Beards are changing history

Posted by Valerie Nahmad

By Sally Ollove, Bearded Ladies

We were deep in the rehearsal process for My Dinner with Dito: A How To Be Gay Cabaret when the Supreme Court ruling on DOMA was announced. That makes us Beards 2-for-2; we like to credit our first cabaret, Back in the Army, which centers on a gay soldier, with the repeal of Don’t Ask Don’t Tell. It seems appropriate that just as we were contemplating what it means to be gay in 2013, so was the rest of the country.

Aside from enjoying the collaboration of director Elizabeth Stevens, actress Sarah Gliko, and Philly’s “Drag Queen King” Dito van Reigersberg (aka Martha Graham Cracker), My Dinner with Dito challenged us Beards—especially John Jarboe—to come out from behind the cardboard and expose our fleeting joys, deepest anxieties, and most raw memories. For a group built on playing with outrageous characters, playing ourselves was the biggest risk we could take.

Thanks in part to the Knight Foundation, we were able to enjoy a much longer rehearsal process than usual, which allowed us to explore a number of ideas that didn’t end up making it into the show. One of our favorites was a conversation between Dito and his Martha Graham Cracker wig in which Martha gave Dito a pep talk: “Be a fuss, Dito!” counseled Martha. Finally, near the end of our process, we found the frame of a gay seder, or gay-der in which we substituted pigs-in-a-blanket for bitter herbs and Judy Garland for that perpetually absent dinner guest, Elijah. Thanks to Terry Berch McNally and the London Grill, every audience member was able to eat-a-long with John and Dito (our favorite was the artichoke, which was prickly and tough on the outside like Elaine Stritch). No one much cared for the Rainbow Assimilation store-bought cookies!
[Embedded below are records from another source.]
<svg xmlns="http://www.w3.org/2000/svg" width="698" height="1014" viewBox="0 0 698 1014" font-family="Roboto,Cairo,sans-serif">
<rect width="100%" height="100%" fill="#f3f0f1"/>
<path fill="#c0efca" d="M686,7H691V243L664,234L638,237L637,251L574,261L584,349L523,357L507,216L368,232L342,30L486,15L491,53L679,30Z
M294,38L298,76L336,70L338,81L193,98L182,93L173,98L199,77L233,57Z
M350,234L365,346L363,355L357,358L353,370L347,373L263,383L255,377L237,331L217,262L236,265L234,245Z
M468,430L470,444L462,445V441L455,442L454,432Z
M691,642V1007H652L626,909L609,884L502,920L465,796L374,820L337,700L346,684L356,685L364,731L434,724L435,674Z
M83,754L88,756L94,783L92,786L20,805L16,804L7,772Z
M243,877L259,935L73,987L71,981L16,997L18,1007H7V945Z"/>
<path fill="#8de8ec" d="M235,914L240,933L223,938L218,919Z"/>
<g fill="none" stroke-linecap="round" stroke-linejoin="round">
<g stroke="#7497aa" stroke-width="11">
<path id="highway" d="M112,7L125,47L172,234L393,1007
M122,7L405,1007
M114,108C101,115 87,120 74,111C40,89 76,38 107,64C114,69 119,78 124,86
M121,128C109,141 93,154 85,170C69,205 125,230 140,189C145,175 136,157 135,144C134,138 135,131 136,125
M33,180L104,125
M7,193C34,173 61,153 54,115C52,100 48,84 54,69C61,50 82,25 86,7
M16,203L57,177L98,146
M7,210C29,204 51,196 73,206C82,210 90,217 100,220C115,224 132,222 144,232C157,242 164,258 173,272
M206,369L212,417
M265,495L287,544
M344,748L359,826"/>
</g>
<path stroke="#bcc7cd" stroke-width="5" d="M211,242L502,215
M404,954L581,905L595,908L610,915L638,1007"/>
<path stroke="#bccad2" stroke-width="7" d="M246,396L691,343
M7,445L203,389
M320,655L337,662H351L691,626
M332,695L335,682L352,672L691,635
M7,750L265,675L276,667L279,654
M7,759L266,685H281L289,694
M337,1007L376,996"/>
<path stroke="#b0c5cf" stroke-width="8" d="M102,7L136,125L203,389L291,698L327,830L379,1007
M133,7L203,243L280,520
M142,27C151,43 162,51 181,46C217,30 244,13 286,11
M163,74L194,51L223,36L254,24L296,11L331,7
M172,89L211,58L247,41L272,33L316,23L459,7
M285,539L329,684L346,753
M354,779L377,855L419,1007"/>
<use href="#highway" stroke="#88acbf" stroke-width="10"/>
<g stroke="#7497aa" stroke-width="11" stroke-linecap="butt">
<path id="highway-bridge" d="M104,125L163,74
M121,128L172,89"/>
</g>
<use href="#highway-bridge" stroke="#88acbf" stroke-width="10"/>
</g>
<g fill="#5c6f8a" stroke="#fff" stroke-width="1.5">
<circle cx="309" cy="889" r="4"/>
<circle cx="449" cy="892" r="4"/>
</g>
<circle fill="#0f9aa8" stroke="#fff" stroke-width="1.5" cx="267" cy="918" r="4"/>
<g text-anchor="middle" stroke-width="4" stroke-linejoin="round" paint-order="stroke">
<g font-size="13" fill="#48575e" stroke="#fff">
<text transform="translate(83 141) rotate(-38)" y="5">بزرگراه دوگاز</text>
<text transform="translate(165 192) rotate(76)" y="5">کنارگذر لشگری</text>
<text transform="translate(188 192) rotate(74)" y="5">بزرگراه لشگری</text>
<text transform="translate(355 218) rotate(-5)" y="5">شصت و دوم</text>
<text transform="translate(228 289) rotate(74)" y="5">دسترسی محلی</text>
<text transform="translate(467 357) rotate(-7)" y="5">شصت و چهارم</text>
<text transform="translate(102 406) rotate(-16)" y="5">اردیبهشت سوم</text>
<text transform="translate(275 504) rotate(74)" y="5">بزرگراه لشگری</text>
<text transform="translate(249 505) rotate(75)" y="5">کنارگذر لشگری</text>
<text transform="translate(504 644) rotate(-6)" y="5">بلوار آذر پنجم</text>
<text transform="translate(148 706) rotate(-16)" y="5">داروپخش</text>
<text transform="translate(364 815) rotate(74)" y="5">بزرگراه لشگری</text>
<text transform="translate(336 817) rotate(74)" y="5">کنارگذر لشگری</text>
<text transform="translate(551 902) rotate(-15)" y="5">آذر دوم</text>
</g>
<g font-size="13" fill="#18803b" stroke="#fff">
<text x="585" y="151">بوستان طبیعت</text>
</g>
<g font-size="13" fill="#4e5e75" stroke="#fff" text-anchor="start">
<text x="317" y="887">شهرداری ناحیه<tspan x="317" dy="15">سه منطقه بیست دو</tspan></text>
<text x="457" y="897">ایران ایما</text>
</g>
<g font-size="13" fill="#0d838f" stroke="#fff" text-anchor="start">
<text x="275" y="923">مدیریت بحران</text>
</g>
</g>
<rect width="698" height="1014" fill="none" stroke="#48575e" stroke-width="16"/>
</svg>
Our challenges this summer weren’t all as gay-memoir-focused. We also collaborated with Eastern State Penitentiary for the 3rd time on their Bastille Day Celebration. Over 5,000 nobles and peasants gathered for our not-quite-completely inaccurate hour-long French history lesson, including Phillies fan Joan of Arc, the little sparrow Edith Piaf, the villainous Marie Antoinette and her entourage, and the giant baguette. And, of course, what celebration of France would be complete without break-dancing Ben Franklin? Hey, this is Philly, after all!

That was a lot for a summer. But we’re not done! This season, the Bearded Ladies are pleased to announce a Cabaret Invasion! Look for us popping up all over the city as we tear down the walls between artist and audience and turn everyday mundane things into art. And that’s not only a philosophy, but a clue about the subject of our upcoming project, to be announced soon!